Keine Verschiebung des Brexit, kein zweites Referendum, keine enge Bindung an die EU, aber auch keinen No-Deal, es ist einer dieser Abende im Unterhaus, der am nächsten Tag für viel Gesprächsstoff bei den Briten hier im Land sorgt.
Im English Shop in der Kölner Innenstadt wird schon seit Wochen über das Hin und Her gesprochen. In dem Laden in einer Nebenstraße unweit der Haupteinkaufsmeile gibt es englische Lebensmittel wie die beliebte bittere Orangenmarmelade, Tee, Chips, püriertes Gemüse oder Obst, bekannt als Relish oder auch den Brotaufstrichklassiker Marmite. Außerdem ein paar Bücher, britische Zeitschriften oder Tassen und Taschen mit dem Konterfei der Queen.
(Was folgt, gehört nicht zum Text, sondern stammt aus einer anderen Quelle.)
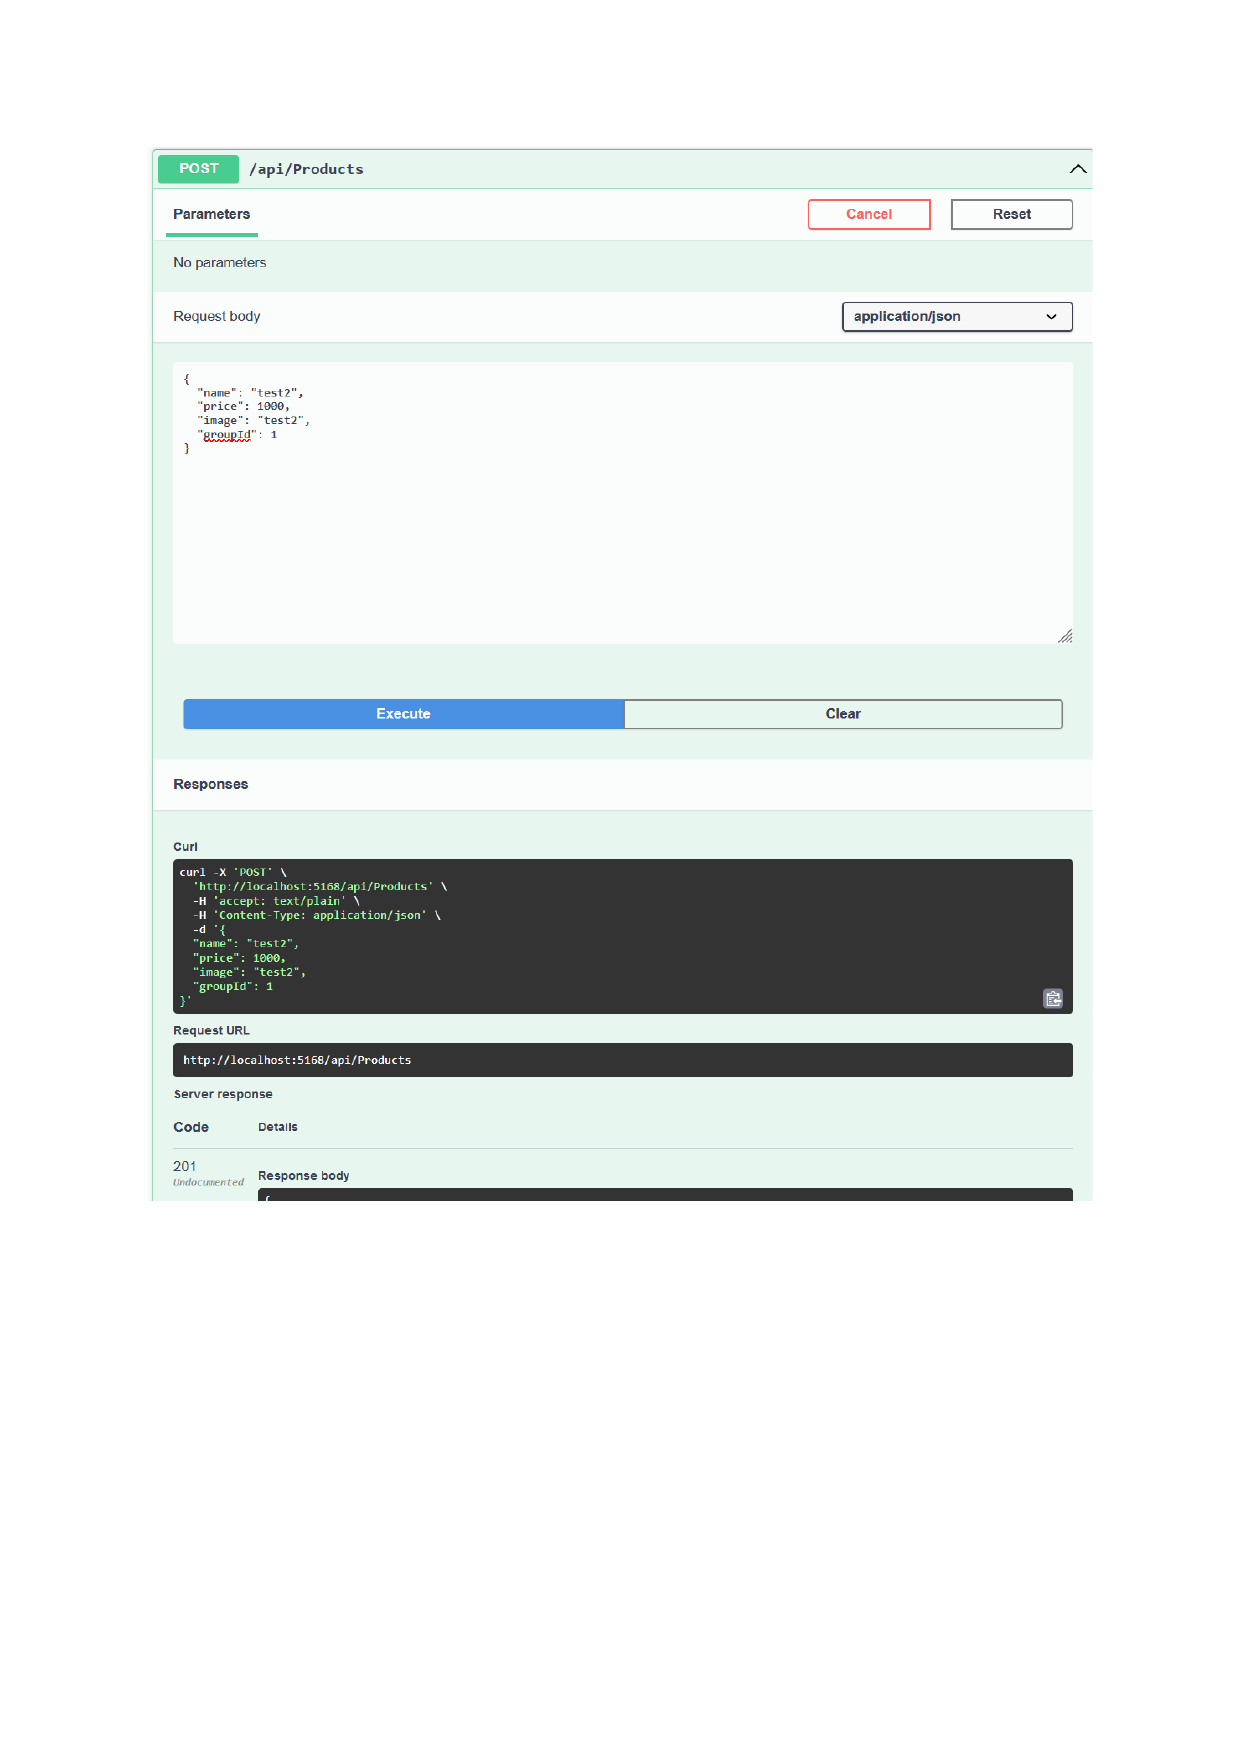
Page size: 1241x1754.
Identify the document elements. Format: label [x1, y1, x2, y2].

picture [147, 147, 1093, 1201]
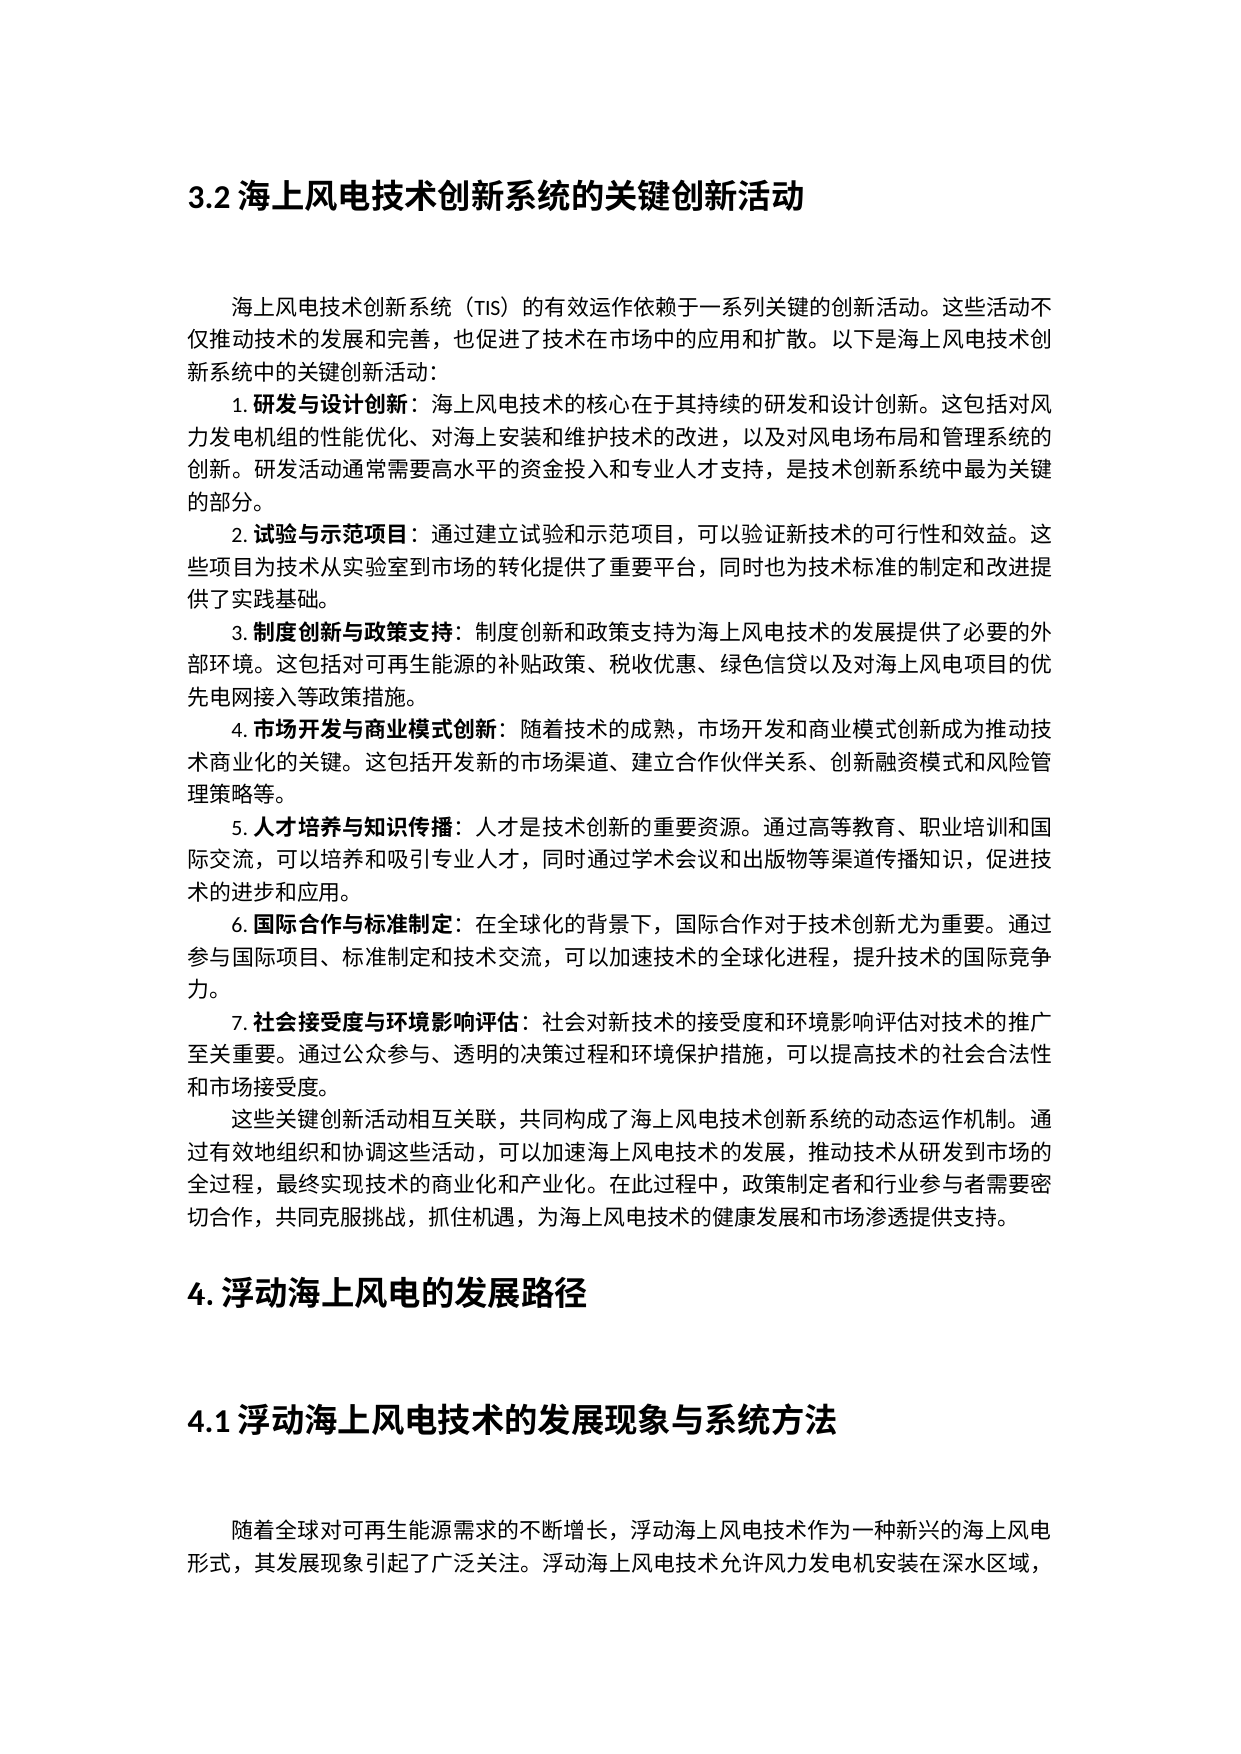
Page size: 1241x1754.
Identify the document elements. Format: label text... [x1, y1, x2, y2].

subtitle 3.2 海上风电技术创新系统的关键创新活动 [187, 162, 1053, 227]
text 海上风电技术创新系统（TIS）的有效运作依赖于一系列关键的创新活动。这些活动不仅推动技术的发展和完善，也促进了技术在市场中的应用和扩散。以下是海上风电技术创新系统中的关键创新活动： [187, 289, 1053, 387]
text 4. 市场开发与商业模式创新：随着技术的成熟，市场开发和商业模式创新成为推动技术商业化的关键。这包括开发新的市场渠道、建立合作伙伴关系、创新融资模式和风险管理策略等。 [187, 712, 1053, 809]
subtitle 4.1 浮动海上风电技术的发展现象与系统方法 [187, 1386, 1053, 1451]
text 3. 制度创新与政策支持：制度创新和政策支持为海上风电技术的发展提供了必要的外部环境。这包括对可再生能源的补贴政策、税收优惠、绿色信贷以及对海上风电项目的优先电网接入等政策措施。 [187, 614, 1053, 712]
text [187, 1513, 1053, 1578]
text 1. 研发与设计创新：海上风电技术的核心在于其持续的研发和设计创新。这包括对风力发电机组的性能优化、对海上安装和维护技术的改进，以及对风电场布局和管理系统的创新。研发活动通常需要高水平的资金投入和专业人才支持，是技术创新系统中最为关键的部分。 [187, 387, 1053, 517]
text 这些关键创新活动相互关联，共同构成了海上风电技术创新系统的动态运作机制。通过有效地组织和协调这些活动，可以加速海上风电技术的发展，推动技术从研发到市场的全过程，最终实现技术的商业化和产业化。在此过程中，政策制定者和行业参与者需要密切合作，共同克服挑战，抓住机遇，为海上风电技术的健康发展和市场渗透提供支持。 [187, 1102, 1053, 1232]
text 2. 试验与示范项目：通过建立试验和示范项目，可以验证新技术的可行性和效益。这些项目为技术从实验室到市场的转化提供了重要平台，同时也为技术标准的制定和改进提供了实践基础。 [187, 517, 1053, 614]
subtitle 4. 浮动海上风电的发展路径 [187, 1259, 1053, 1324]
text 5. 人才培养与知识传播：人才是技术创新的重要资源。通过高等教育、职业培训和国际交流，可以培养和吸引专业人才，同时通过学术会议和出版物等渠道传播知识，促进技术的进步和应用。 [187, 809, 1053, 907]
text 6. 国际合作与标准制定：在全球化的背景下，国际合作对于技术创新尤为重要。通过参与国际项目、标准制定和技术交流，可以加速技术的全球化进程，提升技术的国际竞争力。 [187, 907, 1053, 1004]
text 7. 社会接受度与环境影响评估：社会对新技术的接受度和环境影响评估对技术的推广至关重要。通过公众参与、透明的决策过程和环境保护措施，可以提高技术的社会合法性和市场接受度。 [187, 1004, 1053, 1102]
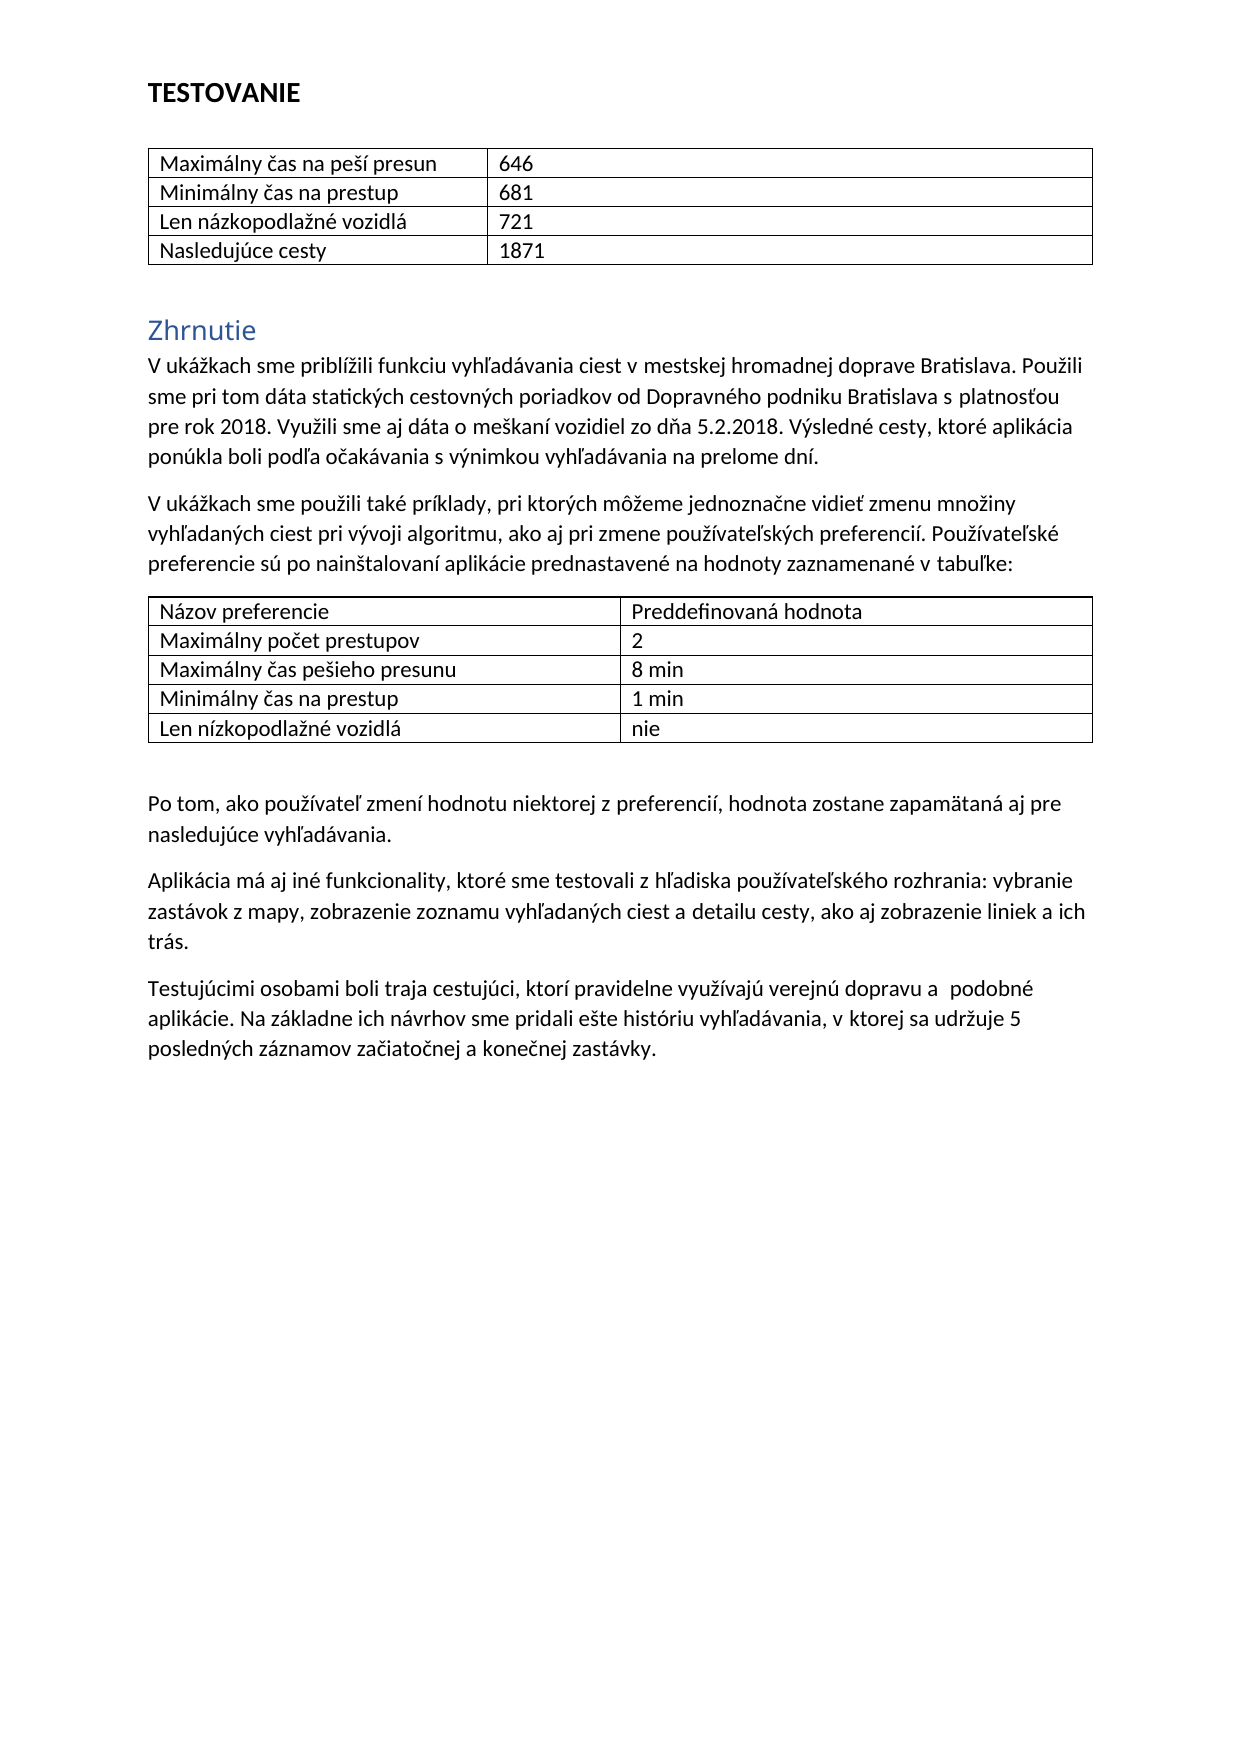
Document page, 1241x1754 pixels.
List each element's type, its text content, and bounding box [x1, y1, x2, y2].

table_cell Maximálny počet prestupov [149, 626, 620, 654]
table_cell Len nízkopodlažné vozidlá [149, 714, 620, 742]
table_cell 646 [488, 149, 1092, 177]
table_cell 681 [488, 178, 1092, 206]
table_header Preddefinovaná hodnota [621, 598, 1092, 625]
table_cell 2 [621, 626, 1092, 654]
table_cell 1871 [488, 236, 1092, 264]
table_cell Len názkopodlažné vozidlá [149, 207, 487, 235]
text V ukážkach sme priblížili funkciu vyhľadávania ciest v mestskej hromadnej doprave Bratislava. Použili sme pri tom dáta statických cestovných poriadkov od Dopravného podniku Bratislava s platnosťou pre rok 2018. Využili sme aj dáta o meškaní vozidiel zo dňa 5.2.2018. Výsledné cesty, ktoré aplikácia ponúkla boli podľa očakávania s výnimkou vyhľadávania na prelome dní. [148, 352, 1093, 470]
text Testujúcimi osobami boli traja cestujúci, ktorí pravidelne využívajú verejnú dopravu a podobné aplikácie. Na základne ich návrhov sme pridali ešte históriu vyhľadávania, v ktorej sa udržuje 5 posledných záznamov začiatočnej a konečnej zastávky. [148, 974, 1093, 1062]
table_cell 721 [488, 207, 1092, 235]
table_cell Minimálny čas na prestup [149, 685, 620, 713]
table_cell nie [621, 714, 1092, 742]
subtitle Zhrnutie [148, 312, 1093, 349]
text V ukážkach sme použili také príklady, pri ktorých môžeme jednoznačne vidieť zmenu množiny vyhľadaných ciest pri vývoji algoritmu, ako aj pri zmene používateľských preferencií. Používateľské preferencie sú po nainštalovaní aplikácie prednastavené na hodnoty zaznamenané v tabuľke: [148, 489, 1093, 577]
table_cell 8 min [621, 656, 1092, 683]
text Po tom, ako používateľ zmení hodnotu niektorej z preferencií, hodnota zostane zapamätaná aj pre nasledujúce vyhľadávania. [148, 789, 1093, 848]
table_cell Maximálny čas na peší presun [149, 149, 487, 177]
text Aplikácia má aj iné funkcionality, ktoré sme testovali z hľadiska používateľského rozhrania: vybranie zastávok z mapy, zobrazenie zoznamu vyhľadaných ciest a detailu cesty, ako aj zobrazenie liniek a ich trás. [148, 867, 1093, 955]
table_cell Maximálny čas pešieho presunu [149, 656, 620, 683]
table_header Názov preferencie [149, 598, 620, 625]
table_cell Nasledujúce cesty [149, 236, 487, 264]
table_cell Minimálny čas na prestup [149, 178, 487, 206]
table_cell 1 min [621, 685, 1092, 713]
“Eine Umstellung und nicht ein Ende”
“Wir betrachten das, was wir hier machen als ein Souvenirgeschäft. Die Leute, die hierhin kommen, ob Anglophone oder Briten sehnen sich nach ein Stück Heimat”, erzählt Alexander McWhinney, Chef und Gründer des English Shops. Er ist selber Schotte, hat früher als Ingenieur bei Bosch gearbeitet. Als er von den Fahrten nach Hause ständig britische Produkte für Freunde mitbringen sollte, erwuchs daraus irgendwann sein Geschäftsmodell – der Handel mit britischen Produkten.
Wenn es nach ihm ginge, würde Großbritannien nicht aus der EU austreten. Obwohl es ihn und seine Geschäfte unmittelbar betrifft, äußert er keine Sorge: “Die Verbindung wird nicht gekappt und die Insel wird auch nicht versinken. Die Briten werden weiterhin da sein und die EU wird weiterhin mit Großbritannien handeln, Handel treiben wollen und umgekehrt auch. Es ist eine Umstellung, wenn sie überhaupt kommt, ist es eine Umstellung und nicht ein Ende.”
Vorgesorgt hat Alexander McWhinney trotzdem, falls es zu den befürchteten Staus an der Grenze und Lieferengpässen kommen sollte. “Wir haben immer für zwei Wochen Ware auf Lager, jetzt werden wir es auf vier erhöhen und ich gehe davon aus, dass etwaige Störungen sehr schnell gelöst werden, wenn sie überhaupt vorkommen.
Ungewissheit zum Greifen
Von seinen Kunden sind nicht alle so optimistisch. Es könnte wegen der Zollabwicklung haken oder der bürokratische Mehraufwand könnte sich in den Preisen niederschlagen, befürchtet diese Britin: “The cost of it, being even more expensive than now. Maybe we wouldn’t come so often, maybe we wouldn’t buy so much.” Vielleicht kämen sie und ihr Mann nicht mehr so häufig oder sie kaufen weniger. Das würde sie schon sehr bedauern. Ihr Mann liebt zum Beispiel den englischen Porridge.
Es gibt nur den richtigen Scotts Porridge hier, sonst kriegst Du den in ganz Köln nicht. – Haben Sie Sorge, dass sie nach dem März ein paar Wochen auf die Sachen verzichten müssen? – könnte passieren, dass die dann im Hafen stecken bleiben.
Dieses Nicht-Wissen, was passiert, wie wird es weitergehen, ist auch im Laden greifbar. Ein Kunde ist inzwischen so genervt von dem Hin und Her, dass er sich am liebsten gar nicht mehr damit beschäftigen möchte. “Das ist schon 12 Mal hin und her gesprungen, langsam gucke ich da auch keine Nachrichten mehr, weil bis März wird sich noch so viel ändern, also… (lacht).“
“Lass es jetzt vorbei sein”
Dass Alexander McWhinney so ungerührt zuversichtlich ist, mag auch damit zusammenhängen, dass ihm der drohende ungeregelte Brexit zurzeit sogar noch mehr Geschäfte beschert. In seinem Laden verkauft er auch australische Produkte und verfügt daher über Erfahrungen im Umgang mit Ländern außerhalb der EU. Und die über die vielen Jahre aufgebauten Kontakte zu Großbritannien sind jetzt bei mittelständischen Unternehmen gefragt. Am Nachmittag hat er einen Termin mit einem deutschen Tierfutter-Hersteller, der Hilfe braucht um nach dem 29. März noch seine Ware weiter nach England zu bekommen. Er lächelt.
“Ich denke sehr viele sehen es sehr viel schwarzer. Die Leute, mit denen ich spreche, z.B. meine Familie, die sind sehr resigniert und die sagen ich will nur das es vorbei ist, lass es jetzt vorbei sein.”